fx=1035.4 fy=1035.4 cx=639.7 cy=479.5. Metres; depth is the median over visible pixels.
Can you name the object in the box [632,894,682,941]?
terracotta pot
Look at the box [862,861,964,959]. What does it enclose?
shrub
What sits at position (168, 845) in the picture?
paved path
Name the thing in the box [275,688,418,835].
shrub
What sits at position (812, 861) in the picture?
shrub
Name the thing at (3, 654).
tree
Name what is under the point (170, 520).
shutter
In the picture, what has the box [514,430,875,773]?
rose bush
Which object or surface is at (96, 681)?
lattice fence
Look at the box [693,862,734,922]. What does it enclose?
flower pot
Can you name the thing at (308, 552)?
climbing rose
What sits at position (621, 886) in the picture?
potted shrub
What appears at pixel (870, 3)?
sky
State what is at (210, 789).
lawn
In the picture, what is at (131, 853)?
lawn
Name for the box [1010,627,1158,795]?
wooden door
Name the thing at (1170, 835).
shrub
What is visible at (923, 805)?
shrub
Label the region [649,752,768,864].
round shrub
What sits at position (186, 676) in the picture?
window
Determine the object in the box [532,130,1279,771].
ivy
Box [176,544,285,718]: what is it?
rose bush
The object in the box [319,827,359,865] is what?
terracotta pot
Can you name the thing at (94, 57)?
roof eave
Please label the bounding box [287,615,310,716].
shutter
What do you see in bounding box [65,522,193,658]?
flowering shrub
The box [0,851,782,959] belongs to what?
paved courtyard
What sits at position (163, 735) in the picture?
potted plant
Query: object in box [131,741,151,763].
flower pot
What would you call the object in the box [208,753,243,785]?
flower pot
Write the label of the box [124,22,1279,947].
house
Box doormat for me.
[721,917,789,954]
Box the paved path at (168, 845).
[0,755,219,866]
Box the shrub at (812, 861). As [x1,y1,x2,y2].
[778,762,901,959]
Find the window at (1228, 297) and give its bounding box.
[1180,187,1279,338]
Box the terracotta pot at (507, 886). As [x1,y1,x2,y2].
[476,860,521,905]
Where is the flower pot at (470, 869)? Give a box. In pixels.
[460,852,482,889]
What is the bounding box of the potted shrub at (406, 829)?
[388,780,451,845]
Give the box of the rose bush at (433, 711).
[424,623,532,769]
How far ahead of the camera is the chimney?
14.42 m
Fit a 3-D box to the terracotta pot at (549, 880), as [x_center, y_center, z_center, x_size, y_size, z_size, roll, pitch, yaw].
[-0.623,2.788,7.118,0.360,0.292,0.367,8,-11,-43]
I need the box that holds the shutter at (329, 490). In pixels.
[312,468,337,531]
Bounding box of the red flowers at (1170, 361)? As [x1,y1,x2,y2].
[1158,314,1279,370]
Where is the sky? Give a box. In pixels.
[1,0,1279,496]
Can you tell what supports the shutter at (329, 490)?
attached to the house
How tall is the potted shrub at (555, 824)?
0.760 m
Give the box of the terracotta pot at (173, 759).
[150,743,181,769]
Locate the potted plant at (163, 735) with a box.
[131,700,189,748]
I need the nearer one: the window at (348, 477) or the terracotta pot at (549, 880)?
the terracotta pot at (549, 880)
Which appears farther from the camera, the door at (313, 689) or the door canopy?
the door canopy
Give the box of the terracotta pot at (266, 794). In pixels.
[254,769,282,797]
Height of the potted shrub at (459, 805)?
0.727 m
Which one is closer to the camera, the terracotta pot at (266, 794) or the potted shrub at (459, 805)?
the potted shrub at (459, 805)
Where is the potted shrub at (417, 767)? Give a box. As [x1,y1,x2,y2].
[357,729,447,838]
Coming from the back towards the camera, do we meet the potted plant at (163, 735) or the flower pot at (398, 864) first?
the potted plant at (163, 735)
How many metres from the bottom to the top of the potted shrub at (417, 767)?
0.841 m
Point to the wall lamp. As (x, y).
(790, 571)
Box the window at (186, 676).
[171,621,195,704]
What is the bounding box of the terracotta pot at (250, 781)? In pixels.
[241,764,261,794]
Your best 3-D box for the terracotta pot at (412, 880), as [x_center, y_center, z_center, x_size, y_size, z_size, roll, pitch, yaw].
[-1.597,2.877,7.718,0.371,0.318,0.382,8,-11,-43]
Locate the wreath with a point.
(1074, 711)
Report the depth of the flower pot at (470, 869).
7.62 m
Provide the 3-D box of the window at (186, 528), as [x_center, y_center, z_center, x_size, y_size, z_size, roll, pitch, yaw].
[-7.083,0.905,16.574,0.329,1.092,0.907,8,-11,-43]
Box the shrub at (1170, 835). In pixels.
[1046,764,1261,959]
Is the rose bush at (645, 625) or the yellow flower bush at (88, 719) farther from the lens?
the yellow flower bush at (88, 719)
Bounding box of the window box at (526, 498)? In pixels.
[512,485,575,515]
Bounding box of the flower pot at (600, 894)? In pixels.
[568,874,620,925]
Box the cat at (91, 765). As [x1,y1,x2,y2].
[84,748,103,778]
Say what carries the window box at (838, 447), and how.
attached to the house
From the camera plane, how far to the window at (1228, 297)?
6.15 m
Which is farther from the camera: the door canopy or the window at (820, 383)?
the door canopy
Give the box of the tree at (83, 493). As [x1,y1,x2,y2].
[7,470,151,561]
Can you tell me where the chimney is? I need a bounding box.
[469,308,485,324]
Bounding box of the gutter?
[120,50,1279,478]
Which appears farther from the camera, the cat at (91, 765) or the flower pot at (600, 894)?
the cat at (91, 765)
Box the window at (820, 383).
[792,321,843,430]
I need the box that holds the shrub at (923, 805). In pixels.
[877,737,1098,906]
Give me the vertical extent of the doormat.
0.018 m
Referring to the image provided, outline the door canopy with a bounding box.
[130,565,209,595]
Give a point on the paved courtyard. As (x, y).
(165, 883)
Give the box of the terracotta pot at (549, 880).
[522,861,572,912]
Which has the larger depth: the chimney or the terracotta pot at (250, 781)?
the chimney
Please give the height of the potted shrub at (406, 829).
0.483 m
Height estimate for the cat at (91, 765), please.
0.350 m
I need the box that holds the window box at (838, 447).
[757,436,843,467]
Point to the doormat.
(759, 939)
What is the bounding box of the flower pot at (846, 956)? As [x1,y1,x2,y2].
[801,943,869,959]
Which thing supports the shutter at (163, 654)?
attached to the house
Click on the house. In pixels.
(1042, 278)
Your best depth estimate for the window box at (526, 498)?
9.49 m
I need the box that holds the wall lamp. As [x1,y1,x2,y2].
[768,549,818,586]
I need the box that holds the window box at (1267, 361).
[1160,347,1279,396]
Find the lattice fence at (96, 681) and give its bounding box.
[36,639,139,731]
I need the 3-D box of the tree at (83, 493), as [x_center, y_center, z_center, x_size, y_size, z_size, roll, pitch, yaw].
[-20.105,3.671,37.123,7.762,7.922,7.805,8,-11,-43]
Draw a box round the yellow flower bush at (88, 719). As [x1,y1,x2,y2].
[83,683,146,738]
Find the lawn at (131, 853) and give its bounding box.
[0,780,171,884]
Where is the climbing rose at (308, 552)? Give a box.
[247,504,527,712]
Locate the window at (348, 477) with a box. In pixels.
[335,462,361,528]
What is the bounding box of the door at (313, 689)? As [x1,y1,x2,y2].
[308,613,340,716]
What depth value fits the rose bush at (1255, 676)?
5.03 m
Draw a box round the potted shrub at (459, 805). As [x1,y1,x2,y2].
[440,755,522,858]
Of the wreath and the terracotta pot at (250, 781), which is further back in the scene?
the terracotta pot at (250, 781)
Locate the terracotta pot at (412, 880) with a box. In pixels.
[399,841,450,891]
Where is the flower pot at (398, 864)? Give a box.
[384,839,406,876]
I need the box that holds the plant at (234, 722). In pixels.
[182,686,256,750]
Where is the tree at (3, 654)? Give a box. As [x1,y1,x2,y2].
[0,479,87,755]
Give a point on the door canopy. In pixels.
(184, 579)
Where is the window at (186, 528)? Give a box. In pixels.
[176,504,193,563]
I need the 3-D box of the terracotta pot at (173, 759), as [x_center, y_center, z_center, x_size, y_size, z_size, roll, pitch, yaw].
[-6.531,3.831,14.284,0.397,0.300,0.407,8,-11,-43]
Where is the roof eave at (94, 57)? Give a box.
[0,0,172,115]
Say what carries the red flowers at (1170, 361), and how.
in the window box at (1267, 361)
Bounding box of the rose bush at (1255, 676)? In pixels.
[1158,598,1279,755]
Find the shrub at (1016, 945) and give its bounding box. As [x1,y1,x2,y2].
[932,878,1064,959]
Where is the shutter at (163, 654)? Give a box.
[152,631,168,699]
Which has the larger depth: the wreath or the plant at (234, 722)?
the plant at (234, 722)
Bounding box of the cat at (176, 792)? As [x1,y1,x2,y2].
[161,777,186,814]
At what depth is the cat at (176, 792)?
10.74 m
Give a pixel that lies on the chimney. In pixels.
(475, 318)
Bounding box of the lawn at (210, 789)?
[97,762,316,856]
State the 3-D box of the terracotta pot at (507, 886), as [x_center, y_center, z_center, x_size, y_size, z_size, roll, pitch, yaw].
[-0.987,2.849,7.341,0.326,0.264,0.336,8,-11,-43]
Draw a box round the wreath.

-- What you are asked to do --
Lines are to be repeated exactly from the one that contains "Find the shrub" through the last line of the listing, with both ends kept and no others added.

-- Answer space --
Find the shrub at (1016, 945) and give its bounding box. As [x1,y1,x2,y2].
[932,878,1064,959]
Where is the shutter at (163, 654)? Give a box.
[152,631,168,699]
Which has the larger depth: the wreath or the plant at (234, 722)?
the plant at (234, 722)
Bounding box of the cat at (176, 792)? As [x1,y1,x2,y2].
[161,777,186,814]
At what depth is the cat at (176, 792)?
10.74 m
Give a pixel that lies on the chimney. In pixels.
(475, 318)
Bounding box of the lawn at (210, 789)?
[97,762,316,856]
State the 3-D box of the terracotta pot at (507, 886), as [x_center, y_center, z_center, x_size, y_size, z_size, roll, pitch, yaw].
[-0.987,2.849,7.341,0.326,0.264,0.336,8,-11,-43]
Draw a box round the wreath.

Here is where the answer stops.